● **TASK PROMPT**: Show each line from the records below that includes the word "site", copied in full.

Saved data entries
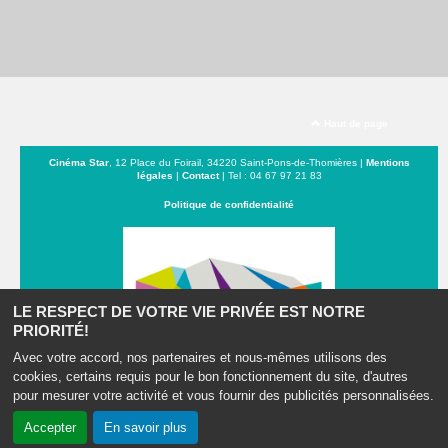
Haut de page
Cinéma Star
, 12 Place du Foirail, 34220 Saint-Pons-de-Thomières |
Mentions
légales
|
Contact
| Tel : 04 67 97 21 83
Politique de confidentialité
LE RESPECT DE VOTRE VIE PRIVÉE EST NOTRE
PRIORITÉ!
Avec votre accord, nos partenaires et nous-mêmes utilisons des
cookies, certains requis pour le bon fonctionnement du site, d'autres
pour mesurer votre activité et vous fournir des publicités personnalisées.
Du Minervoix au Caroux
Accepter
En savoir plus
Création site internet www.erakys.com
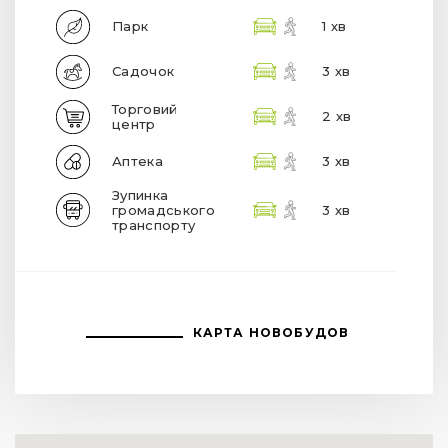
Парк
1 хв
Садочок
3 хв
Торговий
2 хв
центр
Аптека
3 хв
Зупинка
громадського
3 хв
транспорту
КАРТА НОВОБУДОВ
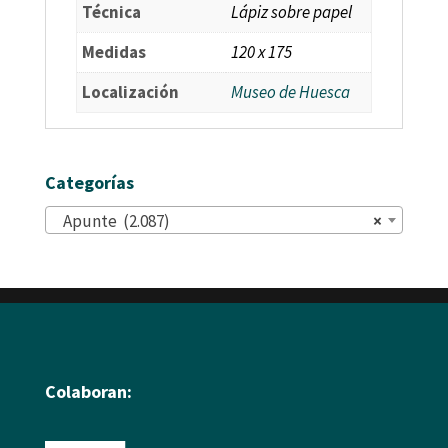
Técnica
Lápiz sobre papel
Medidas
120 x 175
Localización
Museo de Huesca
Categorías
Apunte (2.087)
×
Colaboran:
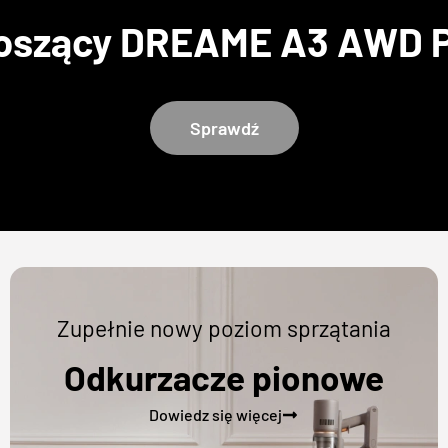
koszący DREAME A3 AWD P
Sprawdź
Zupełnie nowy poziom sprzątania
Odkurzacze pionowe
Dowiedz się więcej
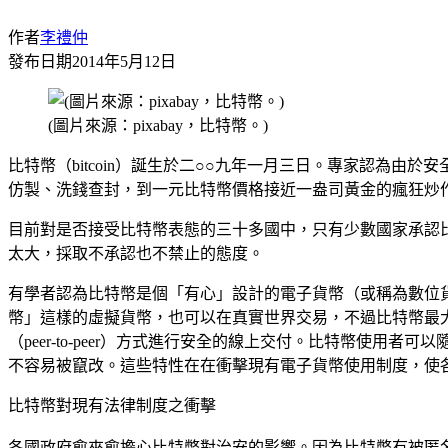
作者
李禮仲
發布日期
2014年5月12日
(圖片來源：pixabay，比特幣。)
比特幣（bitcoin）誕生於二○○九年一月三日。專家認為
仿製、洗錢查封，到一元比特幣價格接近一盎司黃金的瘋狂炒
目前對是否接受比特幣表態的三十多國中，只有少數國家承認
太大，採取不承認也不禁止的態度。
有學者認為比特幣是個「有心」設計的電子貨幣（或稱為數位貨
幣」這樣的虛擬貨幣，也可以在真實世界交易，不過比特幣最大的特
（peer-to-peer）方式進行安全的線上交付。比特幣使用
不容易被竄改。這些特性在在衝擊現有電子貨幣使用制度，使
比特幣對現有法律制度之衝擊
各國政府愈來愈擔心比特幣對治安的影響。因為比特幣有被匿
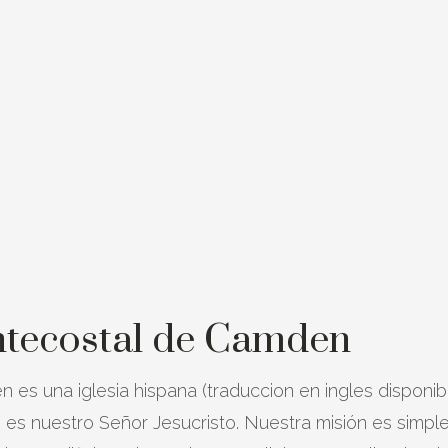
entecostal de Camden
n es una iglesia hispana (traduccion en ingles disponi
 es nuestro Señor Jesucristo. Nuestra misión es simple:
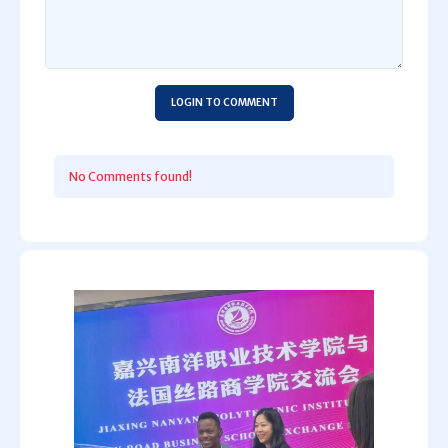
LOGIN TO COMMENT
No Comments found!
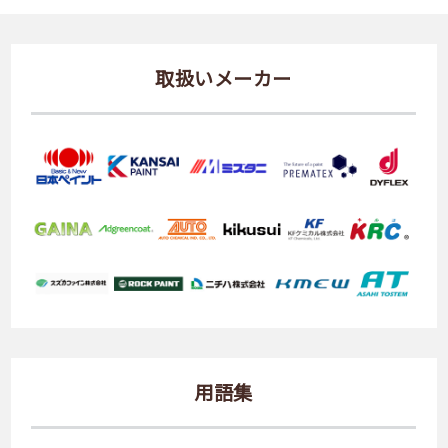
取扱いメーカー
用語集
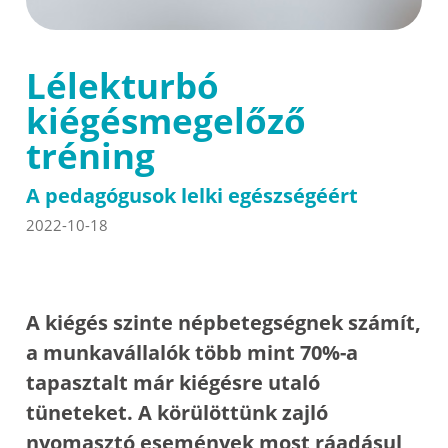
Lélekturbó
kiégésmegelőző
tréning
A pedagógusok lelki egészségéért
2022-10-18
A kiégés szinte népbetegségnek számít,
a munkavállalók több mint 70%-a
tapasztalt már kiégésre utaló
tüneteket. A körülöttünk zajló
nyomasztó események most ráadásul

● **EXERCISE RESULT**:
cookies, certains requis pour le bon fonctionnement du site, d'autres
Création site internet www.erakys.com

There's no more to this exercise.